Controlling the pH factor has nearly eradicated epithelium-related complications from our clinical practice -- along with a large measure of frustration experienced by patients and clinical staff alike. Improvements that we've noted include:

• fewer patient complaints that the drops sting
• better "wetability" of the corneal surface both pre- and postoperatively
• improved maintenance of the hydrophilic mucous matrix on the ocular surface in the immediate post-op period
• a substantial decrease in the incidence and severity of epithelial defects and epithelial "sloughing"
• the ability to perform uneventful LASIK on patients with basement membrane disease (we've had no cases of recurrent erosions or basement membrane disease to date)
• a significant reduction of epithelial ingrowth.

In addition, we've found that:

• Topical anesthetics or mydriatics can be instilled in the eye with near impunity. This has freed us from the requirement that eye drops must be instilled minutes or seconds before the surgery begins -- a real asset, particularly if a surgical delay results from laser maintenance or patient-related concerns.
• In those rare cases where epithelial defects do occur, healing time is reduced to hours or days, instead of weeks.
• Perhaps the most unexpected but welcome observation is that we've been able to reduce the wait time for flap adherence to the corneal bed from 2 minutes to 30 seconds. This has markedly improved our clinical efficiency and operating room turnaround time -- and it makes my day go a lot faster.

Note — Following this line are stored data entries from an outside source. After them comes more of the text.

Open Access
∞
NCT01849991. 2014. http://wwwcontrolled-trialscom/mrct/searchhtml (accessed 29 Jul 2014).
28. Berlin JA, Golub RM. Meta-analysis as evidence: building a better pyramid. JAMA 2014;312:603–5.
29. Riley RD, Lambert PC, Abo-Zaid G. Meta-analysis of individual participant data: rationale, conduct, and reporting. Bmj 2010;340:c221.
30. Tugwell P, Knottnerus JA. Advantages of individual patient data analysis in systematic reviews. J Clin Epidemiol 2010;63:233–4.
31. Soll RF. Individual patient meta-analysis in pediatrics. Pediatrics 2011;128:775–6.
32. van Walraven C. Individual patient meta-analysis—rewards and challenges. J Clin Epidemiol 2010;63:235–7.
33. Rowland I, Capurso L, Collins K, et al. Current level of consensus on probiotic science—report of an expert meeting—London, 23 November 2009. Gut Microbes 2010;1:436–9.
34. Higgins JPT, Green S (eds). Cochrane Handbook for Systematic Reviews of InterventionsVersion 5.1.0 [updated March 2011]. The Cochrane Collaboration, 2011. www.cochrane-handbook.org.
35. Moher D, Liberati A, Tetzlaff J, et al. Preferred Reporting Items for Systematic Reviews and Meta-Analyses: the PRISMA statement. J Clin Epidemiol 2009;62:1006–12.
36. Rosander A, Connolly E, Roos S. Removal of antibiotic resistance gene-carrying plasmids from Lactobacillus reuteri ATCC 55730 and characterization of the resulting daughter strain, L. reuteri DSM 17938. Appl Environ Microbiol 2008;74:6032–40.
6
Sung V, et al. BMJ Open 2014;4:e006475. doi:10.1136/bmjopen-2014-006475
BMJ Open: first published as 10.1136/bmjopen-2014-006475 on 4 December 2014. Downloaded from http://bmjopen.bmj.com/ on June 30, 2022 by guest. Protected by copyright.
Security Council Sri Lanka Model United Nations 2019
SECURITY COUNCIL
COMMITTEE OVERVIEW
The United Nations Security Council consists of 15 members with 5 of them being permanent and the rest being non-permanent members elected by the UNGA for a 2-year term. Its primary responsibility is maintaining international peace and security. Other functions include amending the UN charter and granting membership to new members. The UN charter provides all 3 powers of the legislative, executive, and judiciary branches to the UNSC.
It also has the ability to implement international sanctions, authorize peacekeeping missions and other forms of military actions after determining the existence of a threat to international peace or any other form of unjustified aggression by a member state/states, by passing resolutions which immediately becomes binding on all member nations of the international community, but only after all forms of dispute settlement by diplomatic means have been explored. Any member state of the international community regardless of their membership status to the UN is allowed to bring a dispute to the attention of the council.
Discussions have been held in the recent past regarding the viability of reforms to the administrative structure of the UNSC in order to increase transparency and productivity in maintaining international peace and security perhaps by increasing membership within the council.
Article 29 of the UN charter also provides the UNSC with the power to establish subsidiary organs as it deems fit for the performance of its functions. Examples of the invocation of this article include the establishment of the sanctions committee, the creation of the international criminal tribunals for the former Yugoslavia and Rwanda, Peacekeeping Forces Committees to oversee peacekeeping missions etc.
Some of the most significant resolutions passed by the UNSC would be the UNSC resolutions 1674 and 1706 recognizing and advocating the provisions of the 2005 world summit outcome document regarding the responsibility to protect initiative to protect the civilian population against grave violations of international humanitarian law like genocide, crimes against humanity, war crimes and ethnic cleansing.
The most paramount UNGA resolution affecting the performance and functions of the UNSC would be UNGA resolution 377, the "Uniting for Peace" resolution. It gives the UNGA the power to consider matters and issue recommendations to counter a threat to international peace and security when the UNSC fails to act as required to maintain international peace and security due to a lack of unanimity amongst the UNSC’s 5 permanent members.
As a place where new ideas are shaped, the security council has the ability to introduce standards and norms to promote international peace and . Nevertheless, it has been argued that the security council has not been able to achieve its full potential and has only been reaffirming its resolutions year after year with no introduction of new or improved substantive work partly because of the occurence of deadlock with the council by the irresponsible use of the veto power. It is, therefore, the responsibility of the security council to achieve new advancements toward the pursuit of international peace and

Despite its success, LASIK can still be improved. Now that the connection between pH and epithelial damage during LASIK is becoming clear, you can largely eliminate another negative variable from surgery by making sure that the drops you instill in patients' eyes are within the ideal pH range. That means better outcomes, fewer complications, happier patients -- and less frustration for you and your staff.

Brian R. Will, M.D., is president and chief executive officer of Will Vision & Laser Centers in Vancouver, Wash. He's certified by both the American Board of Ophthalmology and the American Board of Eye Surgeons, and he's served as a project director for the International Institute for Advanced Laser Surgery.